The judgment requires Pfizer to ensure that its marketing and other business practices do not unlawfully promote Rapamune or any Pfizer product.  Specifically, Pfizer shall not:

–  Make, or cause to be made, any written or oral claim that is false, misleading or deceptive regarding any Pfizer product
–  Make any claim comparing the safety or efficacy of a Pfizer product or another product when that claim is not         supported by substantial evidence as defined by federal law and regulations
– Promote any Pfizer product for off-label or non-FDA approved uses
– Affirmatively seek the inclusion of Rapamune in hospital protocols or standing orders unless Rapamune has been approved by the FDA for the indication for which it is to be included in the protocol or standing order
– Disseminate information describing any off-label or unapproved use of Rapamune unless such information and materials comply with applicable FDA regulations and the recommended actions in FDA Guidance for Industry
– Seek to influence the prescribing of Rapamune in hospitals or transplant centers in any manner (including through funding clinical trials) that does not comply with the Federal anti-kickback statute.

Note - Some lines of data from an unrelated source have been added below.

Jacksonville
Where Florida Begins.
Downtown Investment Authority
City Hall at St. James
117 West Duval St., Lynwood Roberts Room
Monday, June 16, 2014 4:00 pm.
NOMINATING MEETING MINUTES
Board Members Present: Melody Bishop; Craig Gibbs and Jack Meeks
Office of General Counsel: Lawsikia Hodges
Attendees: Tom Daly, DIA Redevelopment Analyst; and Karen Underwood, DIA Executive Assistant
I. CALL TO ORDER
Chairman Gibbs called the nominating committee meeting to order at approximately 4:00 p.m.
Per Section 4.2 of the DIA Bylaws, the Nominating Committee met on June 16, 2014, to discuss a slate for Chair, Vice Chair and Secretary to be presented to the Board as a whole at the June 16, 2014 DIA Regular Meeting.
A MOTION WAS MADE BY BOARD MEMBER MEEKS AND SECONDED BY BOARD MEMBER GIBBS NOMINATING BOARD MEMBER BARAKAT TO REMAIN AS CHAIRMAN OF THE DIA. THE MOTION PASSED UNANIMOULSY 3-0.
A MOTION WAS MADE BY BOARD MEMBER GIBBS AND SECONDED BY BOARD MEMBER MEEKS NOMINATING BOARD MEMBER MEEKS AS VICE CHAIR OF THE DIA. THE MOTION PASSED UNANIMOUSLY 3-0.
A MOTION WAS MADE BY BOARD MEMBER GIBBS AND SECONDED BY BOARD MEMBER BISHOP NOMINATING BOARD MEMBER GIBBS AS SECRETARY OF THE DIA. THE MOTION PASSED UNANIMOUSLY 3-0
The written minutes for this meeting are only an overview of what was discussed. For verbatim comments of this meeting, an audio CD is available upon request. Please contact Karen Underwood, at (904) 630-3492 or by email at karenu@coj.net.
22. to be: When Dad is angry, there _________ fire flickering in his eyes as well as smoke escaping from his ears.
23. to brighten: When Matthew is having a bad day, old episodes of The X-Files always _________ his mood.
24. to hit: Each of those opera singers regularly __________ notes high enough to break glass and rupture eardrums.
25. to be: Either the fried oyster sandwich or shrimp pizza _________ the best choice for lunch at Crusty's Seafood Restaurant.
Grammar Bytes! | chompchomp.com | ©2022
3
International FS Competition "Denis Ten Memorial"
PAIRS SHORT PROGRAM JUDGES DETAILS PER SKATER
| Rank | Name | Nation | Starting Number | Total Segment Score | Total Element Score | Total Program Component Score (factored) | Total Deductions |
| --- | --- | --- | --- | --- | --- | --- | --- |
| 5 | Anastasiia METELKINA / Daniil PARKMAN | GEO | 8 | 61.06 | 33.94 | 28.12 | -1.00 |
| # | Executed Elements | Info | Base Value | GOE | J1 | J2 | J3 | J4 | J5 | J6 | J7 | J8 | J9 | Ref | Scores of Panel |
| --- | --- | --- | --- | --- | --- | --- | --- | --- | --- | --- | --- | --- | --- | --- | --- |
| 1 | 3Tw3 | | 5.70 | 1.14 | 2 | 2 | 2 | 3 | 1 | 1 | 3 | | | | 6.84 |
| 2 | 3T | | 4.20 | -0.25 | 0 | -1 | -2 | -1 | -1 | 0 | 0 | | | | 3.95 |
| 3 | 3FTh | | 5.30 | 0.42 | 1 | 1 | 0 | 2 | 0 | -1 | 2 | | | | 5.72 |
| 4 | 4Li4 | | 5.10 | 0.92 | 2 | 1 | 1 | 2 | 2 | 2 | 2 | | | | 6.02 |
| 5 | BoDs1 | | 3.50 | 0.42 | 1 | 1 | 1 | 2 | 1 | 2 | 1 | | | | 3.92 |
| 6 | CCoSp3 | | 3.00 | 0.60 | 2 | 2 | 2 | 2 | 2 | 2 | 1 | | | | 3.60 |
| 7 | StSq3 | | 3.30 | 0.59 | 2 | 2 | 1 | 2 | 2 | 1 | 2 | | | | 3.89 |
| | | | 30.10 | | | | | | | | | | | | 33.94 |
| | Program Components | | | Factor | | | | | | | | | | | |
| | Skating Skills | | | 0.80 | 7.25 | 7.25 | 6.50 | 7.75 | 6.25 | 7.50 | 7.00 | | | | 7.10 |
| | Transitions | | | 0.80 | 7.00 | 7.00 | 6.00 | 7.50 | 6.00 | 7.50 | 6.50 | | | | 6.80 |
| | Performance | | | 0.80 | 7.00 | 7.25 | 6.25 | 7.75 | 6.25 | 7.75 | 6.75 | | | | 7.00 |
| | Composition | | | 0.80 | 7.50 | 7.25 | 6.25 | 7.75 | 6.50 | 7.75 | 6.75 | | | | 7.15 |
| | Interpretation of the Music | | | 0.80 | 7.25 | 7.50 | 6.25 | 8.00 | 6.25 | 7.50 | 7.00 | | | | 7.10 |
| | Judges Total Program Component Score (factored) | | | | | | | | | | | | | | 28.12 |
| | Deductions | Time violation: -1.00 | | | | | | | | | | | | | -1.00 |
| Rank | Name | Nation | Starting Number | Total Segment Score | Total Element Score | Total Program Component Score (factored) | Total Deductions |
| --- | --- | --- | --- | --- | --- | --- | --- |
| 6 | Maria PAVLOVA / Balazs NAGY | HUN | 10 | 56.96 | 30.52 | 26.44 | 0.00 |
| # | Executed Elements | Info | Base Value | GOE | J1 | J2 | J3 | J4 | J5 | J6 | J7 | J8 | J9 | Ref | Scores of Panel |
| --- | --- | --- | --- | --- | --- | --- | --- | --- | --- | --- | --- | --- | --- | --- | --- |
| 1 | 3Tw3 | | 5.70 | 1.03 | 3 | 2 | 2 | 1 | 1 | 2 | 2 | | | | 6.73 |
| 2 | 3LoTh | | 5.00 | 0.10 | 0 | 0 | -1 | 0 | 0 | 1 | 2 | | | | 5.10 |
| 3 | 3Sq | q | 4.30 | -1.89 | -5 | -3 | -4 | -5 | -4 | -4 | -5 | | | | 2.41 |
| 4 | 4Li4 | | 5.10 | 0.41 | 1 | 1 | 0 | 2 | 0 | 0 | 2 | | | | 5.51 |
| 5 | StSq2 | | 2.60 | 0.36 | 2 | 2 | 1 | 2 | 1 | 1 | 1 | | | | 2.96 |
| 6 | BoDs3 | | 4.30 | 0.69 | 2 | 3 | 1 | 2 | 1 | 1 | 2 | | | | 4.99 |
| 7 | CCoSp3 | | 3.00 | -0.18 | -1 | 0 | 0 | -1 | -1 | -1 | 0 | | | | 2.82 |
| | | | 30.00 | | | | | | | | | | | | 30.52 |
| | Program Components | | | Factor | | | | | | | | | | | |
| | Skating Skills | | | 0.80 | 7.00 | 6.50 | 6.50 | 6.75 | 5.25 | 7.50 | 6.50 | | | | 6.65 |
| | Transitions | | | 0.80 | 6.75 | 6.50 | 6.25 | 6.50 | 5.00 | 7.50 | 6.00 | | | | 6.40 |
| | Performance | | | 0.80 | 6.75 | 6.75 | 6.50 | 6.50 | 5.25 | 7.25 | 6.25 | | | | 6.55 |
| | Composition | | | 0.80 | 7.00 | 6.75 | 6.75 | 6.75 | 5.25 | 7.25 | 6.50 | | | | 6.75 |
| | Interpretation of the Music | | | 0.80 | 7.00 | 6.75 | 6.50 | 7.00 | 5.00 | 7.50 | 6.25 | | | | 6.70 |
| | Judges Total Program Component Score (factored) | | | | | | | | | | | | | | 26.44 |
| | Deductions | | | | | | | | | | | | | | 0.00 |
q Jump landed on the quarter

This is the second settlement involving Rapamune for Wyeth.  In 2013, many states joined the federal government in a $491 million settlement to resolve civil and criminal allegations about Wyeth’s promotion of Rapamune in violation of the Food, Drug and Cosmetic Act.  Some believe that Wyeth is avoiding criminal liability by paying off the government agencies that are supposed to police them and that the fines paid are a small amount compared to the size of the company.   Regardless, the settlement monies are a boost to Maryland’s bottom line as it will receive a portion of the $35 million settlement.